Socialites Meet Social Tendencies — SEM Synergy Extras
Confession time! (These are always so fun.) I indulge in the reality TV show called “Real Housewives of New York.” These privileged, confrontational ladies afford a guilty pleasure — a dash of intrigue and excitement I’d rather personally experience as a couch potato.
So on “Real Housewives of New York” last week, Crazy-Eyes Ramona went to a party that Holds-A-Grudge Jill was hosting for Kodak. Leave it to Ramona to break the ice with pleasantries along the lines of, “Jill, do you really want to be associated with Kodak, a dinosaur going out of business?”
Sorry Ramona, I beg to differ. You may have a successful line with HSN (pot, kettle, anyone?), but I think you’ve missed the point of the party. Kodak’s event promoted its online photo gallery. The site has all the functions you’d expect of the old-school photo line, like prints of all sizes and photo-adorned tchotchkes, but it’s clearly trying to get in line with the times with its emphasis on online sharing features. [Flailing around helplessly while you're dying is still dying. Team Crazy Eyes! —Susan]

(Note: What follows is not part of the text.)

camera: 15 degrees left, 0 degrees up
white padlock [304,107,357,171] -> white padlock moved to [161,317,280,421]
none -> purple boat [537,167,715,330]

The online gallery launch is part of a larger effort to bring the company offerings into the new millennium. Adding to its inventory of things the company has in common with the Housewives, the old standby motto, “Kodak moment,” is getting a facelift.
“The real Kodak moment happens when you share” :
Before, Kodak wanted consumers who experienced Kodak moments to use Brownies, Instamatics, Fun Savers or other Kodak cameras to take snapshots that would stimulate fond memories when looked at years later in albums.

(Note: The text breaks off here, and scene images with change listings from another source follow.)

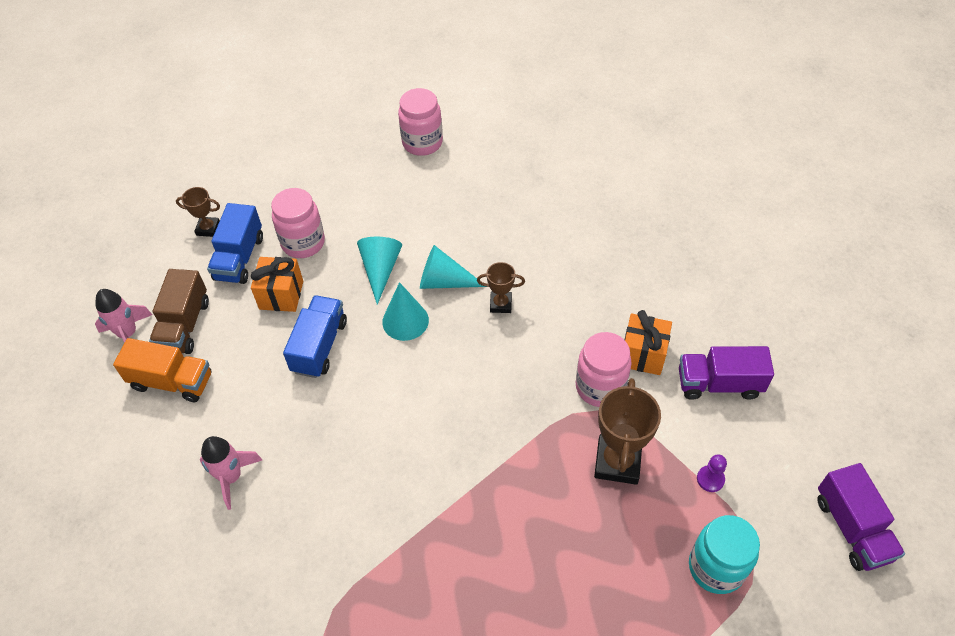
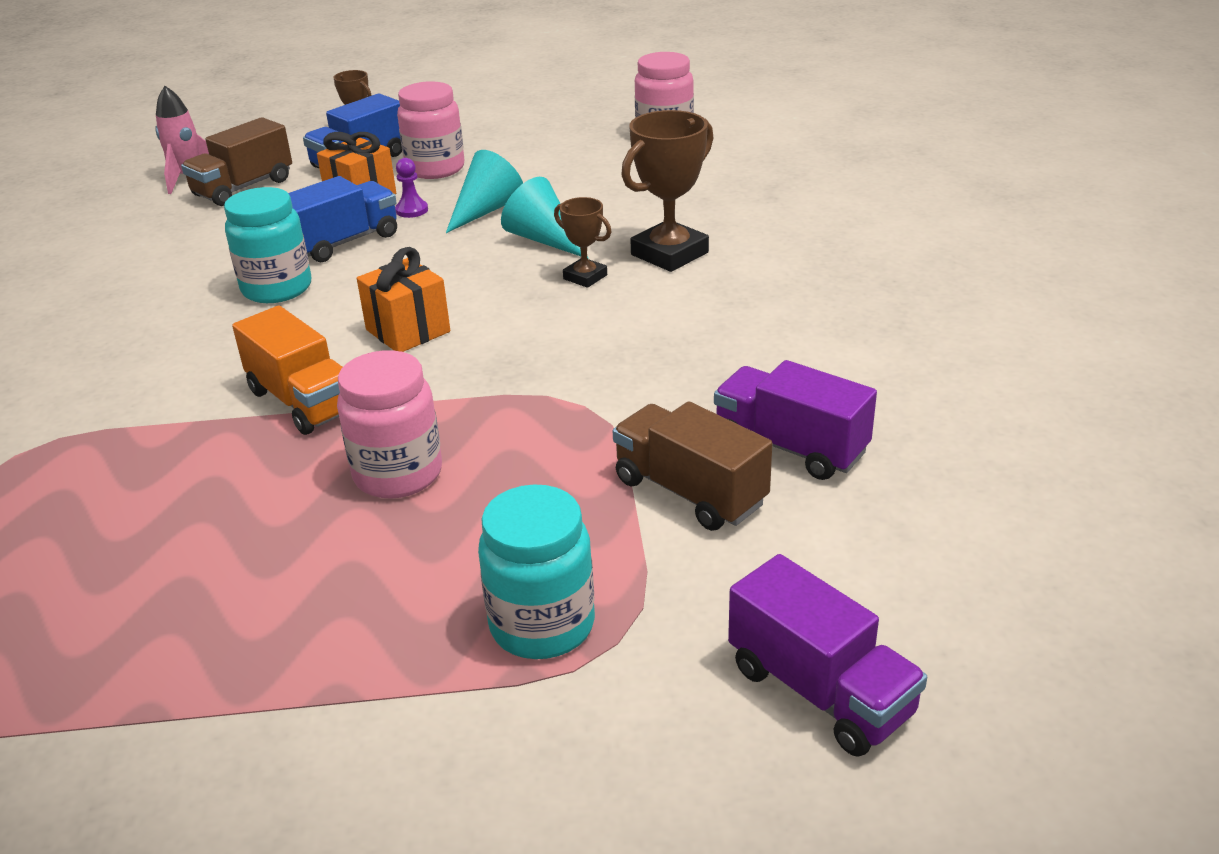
camera: 35 degrees right, 20 degrees down
orange truck [113,338,211,402] -> orange truck moved to [232,306,343,435]
pink rocket [200,436,262,510] -> none
turquoise cone [382,282,429,341] -> none
pink jar [576,332,632,407] -> pink jar moved to [337,350,442,499]
brown trophy [594,378,661,485] -> brown trophy moved to [621,110,713,272]
orange gift [625,310,672,375] -> orange gift moved to [357,247,450,352]
purple pawn [697,454,727,492] -> purple pawn moved to [395,158,428,218]
purple truck [817,463,905,571] -> purple truck turned 60 degrees counterclockwise [728,554,927,757]
none -> turquoise jar [224,187,311,303]
none -> brown truck [613,401,772,531]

The goal of the new meaning is to suggest that Kodak moments generate warm and fuzzy feelings only when photos, images and video clips are made available through social media, e-mail messages and other forms of sharing technology to parents, grandparents, friends, co-workers and even, these days, strangers.
See, girl. Kodak knows what’s up. And you, as much as anyone, understand it’s never too late to re-invent yourself.
Now, it’s certainly nice to see a traditional brand like Kodak exploring online communities, but you don’t need the deep pockets and on-site community built from the ground up to get social these days. Last week Facebook made it easier than ever for brands to tap into its network of 400 million engaged users and bring that interaction and activity to any site.
Today on SEM Synergy I interviewed Marty Weintraub, officially the president and founder of aimClear Search Marketing, and unofficially, a social media evangelist with a penchant for identifying the next great marketing opportunity. He walked me through the eight new Facebook social plugins released to developers at the f8 conference this month.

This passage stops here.